Despite sustained consumer spending in the lead up to the festive season, economic growth is softening in Greater Manchester, according to the findings of this quarter’s Economic Survey (QES) conducted by Greater Manchester Chamber of Commerce (GMCC).
The survey of 337 businesses revealed that international trade activity has picked up and compensated for a decline in sales to domestic customers in this quarter. There are other economic headwinds currently impacting businesses across the city region, including recruitment difficulties and a shortage of labour. To develop a better understanding of skills related constraints, GMCC has partnered with Greater Manchester Learning Provider Network (GMLPN) to develop the GM Business, Employment, Skills and Training Monitor (GM BEST). The results of the first phase of GM BEST show in greater detail the recruitment challenges facing businesses across all sectors in Greater Manchester.
The Greater Manchester Index, a composite of several key results from the QES, now stands at 32.5, an increase of 0.6 points from the previous quarter’s results. Current sales to and advance orders from domestic customers decreased relative to Q3 2021. Although UK sales in manufacturing and services declined, the expansion in international trade activity contributed to keeping the GM Index at roughly the same level as in the previous two quarters.

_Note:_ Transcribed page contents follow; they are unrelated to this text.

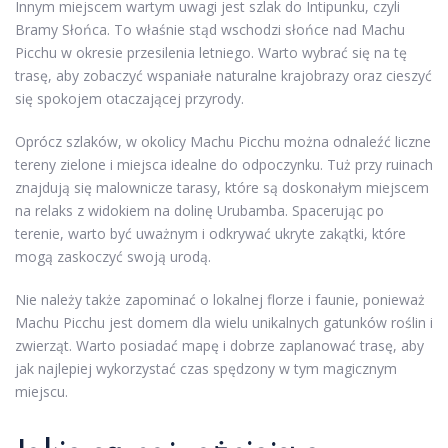
Innym miejscem wartym uwagi jest szlak do Intipunku, czyli
Bramy Słońca. To właśnie stąd wschodzi słońce nad Machu
Picchu w okresie przesilenia letniego. Warto wybrać się na tę
trasę, aby zobaczyć wspaniałe naturalne krajobrazy oraz cieszyć
się spokojem otaczającej przyrody.
Oprócz szlaków, w okolicy Machu Picchu można odnaleźć liczne
tereny zielone i miejsca idealne do odpoczynku. Tuż przy ruinach
znajdują się malownicze tarasy, które są doskonałym miejscem
na relaks z widokiem na dolinę Urubamba. Spacerując po
terenie, warto być uważnym i odkrywać ukryte zakątki, które
mogą zaskoczyć swoją urodą.
Nie należy także zapominać o lokalnej florze i faunie, ponieważ
Machu Picchu jest domem dla wielu unikalnych gatunków roślin i
zwierząt. Warto posiadać mapę i dobrze zaplanować trasę, aby
jak najlepiej wykorzystać czas spędzony w tym magicznym
miejscu.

The balances relating to international trade improved this quarter. More businesses engaged in international trade are slowly getting used to the new regulations and requirements under the EU-UK Trade and Cooperation Agreement but, overall, trade with EU partners has been impacted.
Subrahmaniam Krishnan-Harihara, Head of Research at Greater Manchester Chamber of Commerce, said, “After strong economic performance in Q2 and Q3, growth had started softening even before the new set of Omicron restrictions were imposed. Our view has been that consumer spending in B2C services contributed significantly to economic growth in 2021. Business investment is lagging behind, and this is a serious ongoing concern.
“We know that the restrictions imposed recently have hit hospitality businesses hard. The worst affected sectors of retail, hospitality and leisure recorded strong growth in October and November but that has been derailed now. It is also possible that consumer spending will decrease after the festive season. The combination of these impacts could lead to a further reduction in economic activity in the new year.”
Despite the softening in growth, employment prospects remain strong. The QES results show that over half the respondents attempted to recruit but three quarters of those who attempted to recruit faced severe recruitment difficulties.
Mark Currie, Chair of GMLPN, highlighted the importance of this collaborative research, “GMLPN priorities include supporting training providers – its members – to meet employer needs. This partnership with GMCC means that together we can reach 1000s of businesses to gather real time information on employer demand for skills.
“More responsive and agile training provision on a local basis as a result of this intelligence will be one important impact. GMLPN’s investment in GM Best brings us to the next stage of a long-standing partnership with GMCC and is strategically aligned with the rollout of LSIPs nationally and LSIP development in GM.”
Commenting on the GM BEST results, Subrahmaniam added, “The acute shortage in labour is a worry for businesses as it increases competition for talent and fuels wage inflation. The combined impact of Covid-19 and Brexit has caused both short-term labour shortages and long-term structural changes in the labour market. There are other long-standing skills and training challenges that businesses in Greater Manchester face.
“For example, the number one reason for recruitment difficulties is the lack of job specific technical skills. Businesses also report that the lack of soft skills is a barrier to recruiting the right people. However, the skills deficits in different sectors and in different parts of Greater Manchester are different. The GM BEST results shines a light on skills mismatches and the scale of the reskilling and upskilling challenge. This collaborative research lays the foundation for localised, place-based skills planning in the city region.”